Confrontée à l’impossibilité d’avoir une énergie à la fois bon marché, abondante et durable, l’Union européenne doit composer avec des contradictions profondes. Après avoir longtemps favorisé la composante prix (gaz russe), puis la durabilité (essor des renouvelables et dépendance accrue vis-à-vis des terres rares chinoises), la question de la sécurité d’approvisionnement revient au centre des débats. L’absence de narratif cohérent et de vision industrielle a contribué à exacerber les divisions entre États membres, ralentissant réformes et investissements structurants.

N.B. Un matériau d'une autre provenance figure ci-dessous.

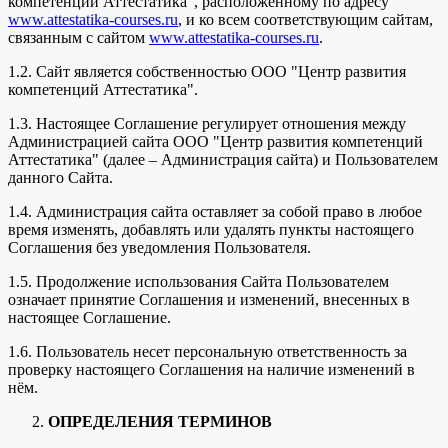
компетенций Аттестатика", расположенному по адресу
www.attestatika-courses.ru
, и ко всем соответствующим сайтам,
связанным с сайтом
www.attestatika-courses.ru
.
1.2. Сайт является собственностью ООО "Центр развития
компетенций Аттестатика".
1.3. Настоящее Соглашение регулирует отношения между
Администрацией сайта ООО "Центр развития компетенций
Аттестатика" (далее – Администрация сайта) и Пользователем
данного Сайта.
1.4. Администрация сайта оставляет за собой право в любое
время изменять, добавлять или удалять пункты настоящего
Соглашения без уведомления Пользователя.
1.5. Продолжение использования Сайта Пользователем
означает принятие Соглашения и изменений, внесенных в
настоящее Соглашение.
1.6. Пользователь несет персональную ответственность за
проверку настоящего Соглашения на наличие изменений в
нём.
ОПРЕДЕЛЕНИЯ ТЕРМИНОВ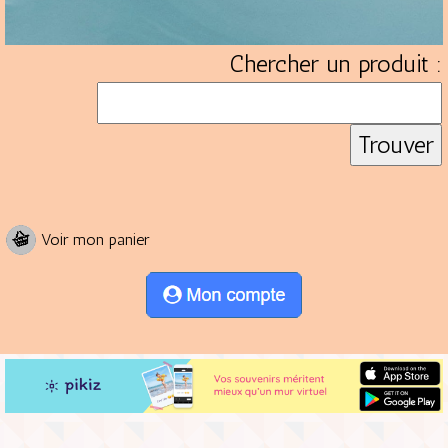
Chercher un produit :
Voir mon panier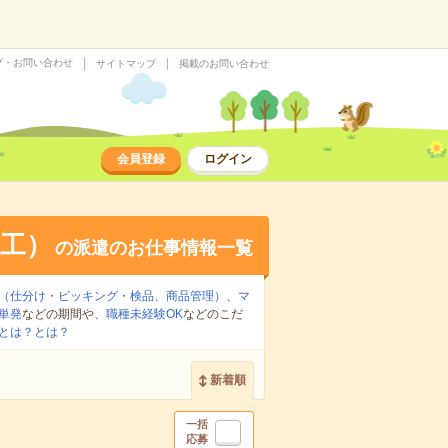
プ・お問い合わせ
サイトマップ
掲載のお問い合わせ
会員登録
ログイン
工）
の派遣のお仕事情報一覧
（仕分け・ピッキング・検品、商品管理）
、
マ
単発
などの期間や、
職種未経験OK
などのこだ
とは？とは？
新着順
一括
応募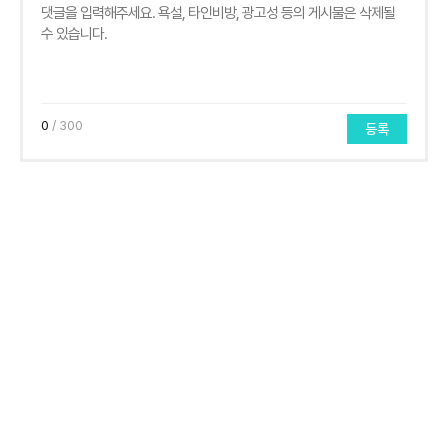
0
/ 300
등록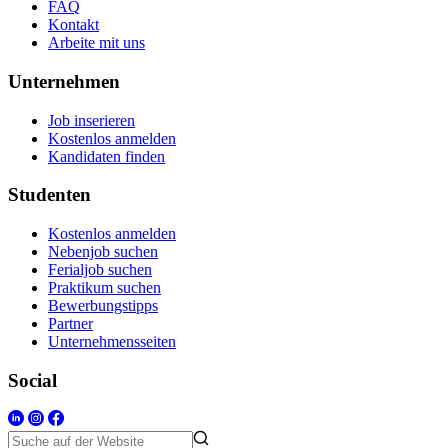
FAQ
Kontakt
Arbeite mit uns
Unternehmen
Job inserieren
Kostenlos anmelden
Kandidaten finden
Studenten
Kostenlos anmelden
Nebenjob suchen
Ferialjob suchen
Praktikum suchen
Bewerbungstipps
Partner
Unternehmensseiten
Social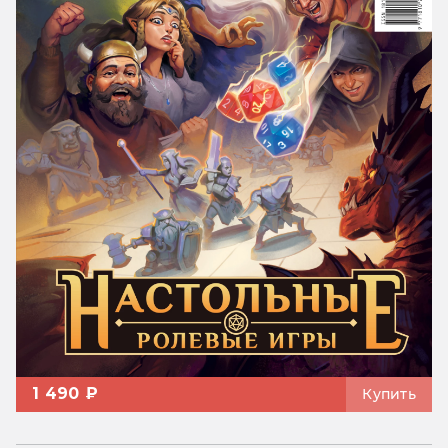
1 490 ₽
Купить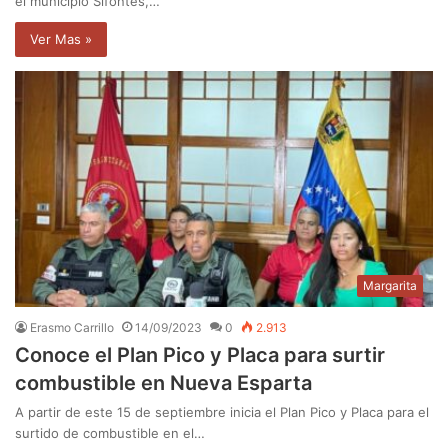
el municipio Sifontes,…
Ver Mas »
Margarita
Erasmo Carrillo
14/09/2023
0
2.913
Conoce el Plan Pico y Placa para surtir
combustible en Nueva Esparta
A partir de este 15 de septiembre inicia el Plan Pico y Placa para el
surtido de combustible en el…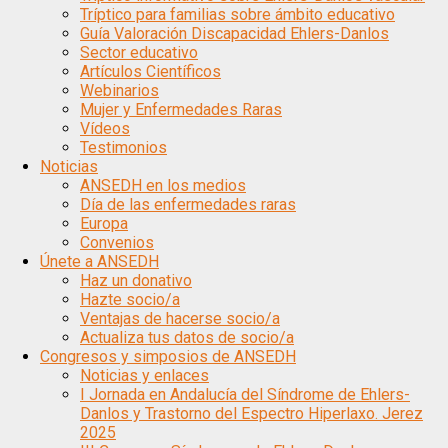
Tríptico para familias sobre ámbito educativo
Guía Valoración Discapacidad Ehlers-Danlos
Sector educativo
Artículos Científicos
Webinarios
Mujer y Enfermedades Raras
Vídeos
Testimonios
Noticias
ANSEDH en los medios
Día de las enfermedades raras
Europa
Convenios
Únete a ANSEDH
Haz un donativo
Hazte socio/a
Ventajas de hacerse socio/a
Actualiza tus datos de socio/a
Congresos y simposios de ANSEDH
Noticias y enlaces
I Jornada en Andalucía del Síndrome de Ehlers-
Danlos y Trastorno del Espectro Hiperlaxo. Jerez
2025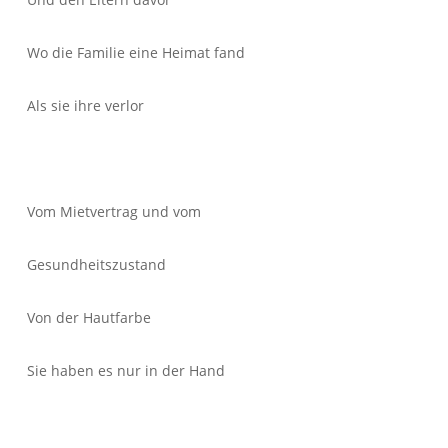
Wo die Familie eine Heimat fand
Als sie ihre verlor
Vom Mietvertrag und vom
Gesundheitszustand
Von der Hautfarbe
Sie haben es nur in der Hand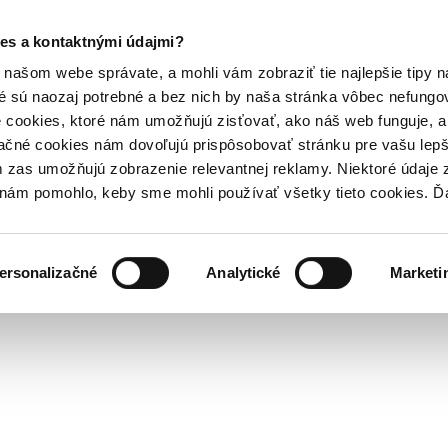
es a kontaktnými údajmi?
našom webe správate, a mohli vám zobraziť tie najlepšie tipy n
é sú naozaj potrebné a bez nich by naša stránka vôbec nefung
 cookies, ktoré nám umožňujú zisťovať, ako náš web funguje, a 
ačné cookies nám dovoľujú prispôsobovať stránku pre vašu lepši
zas umožňujú zobrazenie relevantnej reklamy. Niektoré údaje z
y nám pomohlo, keby sme mohli používať všetky tieto cookies. 
ersonalizačné
Analytické
Marketi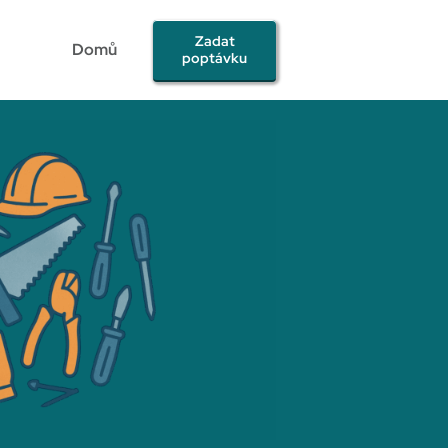
Zadat
Domů
poptávku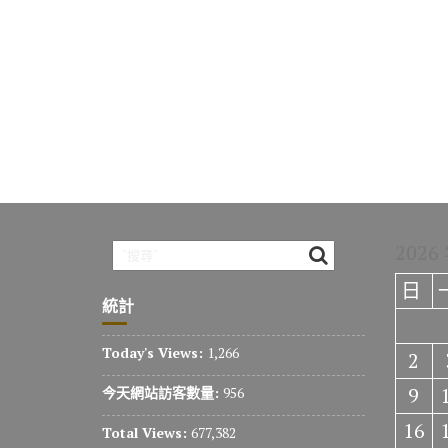
2026
日
統計
Today's Views:
1,266
2
9
今天網站訪客數量:
956
16
Total Views:
677,382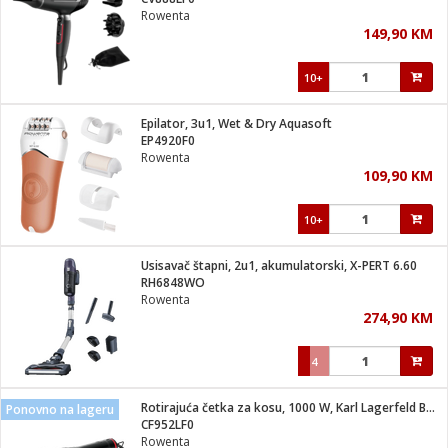
suđa
Rowenta
149,90 KM
e
10+
i
ja
Epilator, 3u1, Wet & Dry Aquasoft
EP4920F0
Rowenta
veša
109,90 KM
plažu
 veša
eša/Sušilica
10+
/kamp tuš
bil
Usisavač štapni, 2u1, akumulatorski, X-PERT 6.60
RH6848WO
Rowenta
ga / Zdravlje
274,90 KM
4
i za kosu
za brijanje
Rotirajuća četka za kosu, 1000 W, Karl Lagerfeld Brush Activ
Ponovno na lageru
CF952LF0
Rowenta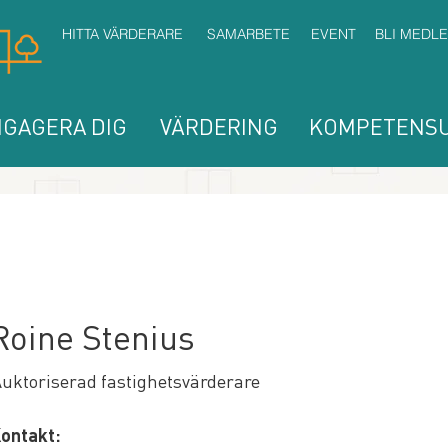
HITTA VÄRDERARE
SAMARBETE
EVENT
BLI MEDL
GAGERA DIG
VÄRDERING
KOMPETENSU
Roine Stenius
uktoriserad fastighetsvärderare
ontakt: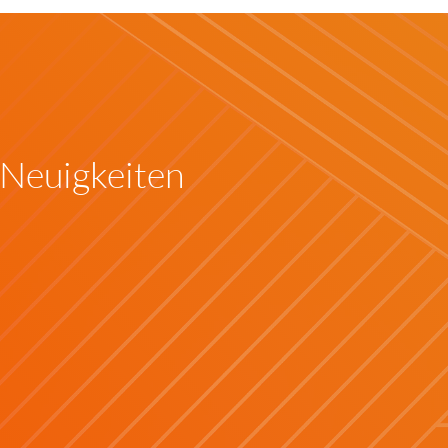
 Neuigkeiten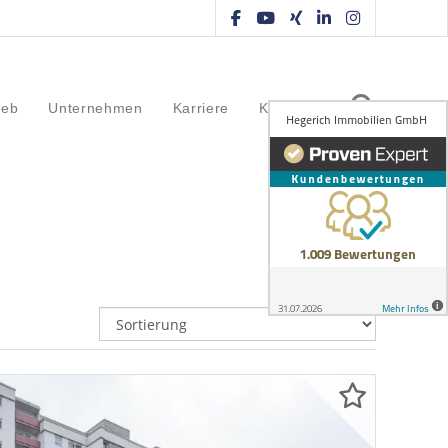
ieb
Unternehmen
Karriere
Kontakt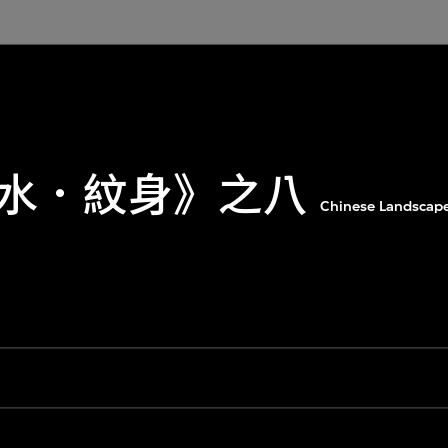
水．紋身》之八
Chinese Landscape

La question du financement constitue un autre point de blocage. Malgré l’annonce récente de garanties bancaires par Bruxelles pour encourager les petits réacteurs nucléaires innovants, les montants restent très en-deçà des besoins réels : la mise en service d’un EPR s’élève à plus de 10 milliards d’euros. Un soutien politique fort et une réglementation harmonisée seraient susceptibles d’abaisser substantiellement les coûts et de rassurer investisseurs et industriels dans un contexte où les taux d’intérêt élevés limitent les marges de manœuvre budgétaires.
Face à la fragilité du système d’échange de quotas carbone et la pression internationale – la Chine et les États-Unis maintenant une posture attentiste ou se donnant du temps –, la compétitivité des entreprises européennes s’en trouve affectée, tout comme la pérennité des stratégies d’investissement de long terme. Ce manque de lisibilité alimente chez les acteurs économiques la recherche de solutions alternatives pour préserver la valeur de leur patrimoine et limiter les risques liés à la concentration dans des actifs trop dépendants des régulations ou des marchés financiers instables. Ainsi, certains investisseurs et épargnants s’intéressent de plus en plus à la diversification de leur patrimoine, notamment au travers d’actifs tangibles comme l’immobilier, les métaux précieux ou d’autres classes d’actifs moins corrélés aux secousses cycliques des marchés.
Pour sortir du décrochage avec les économies rivales, l’Europe devra non seulement soutenir davantage le nucléaire mais aussi clarifier ses réglementations afin de faciliter les investissements massifs nécessaires à une transition crédible. La sécurisation des infrastructures – face à des risques croissants d’attaques physiques ou cybernétiques – s’avère également centrale. À terme, l’enjeu sera d’intégrer pleinement la dimension industrielle et stratégique dans la réflexion énergétique, afin que les futures initiatives ne soient plus dictées par l’urgence ou le court terme, mais alignées avec une vision claire de souveraineté économique et de pérennité.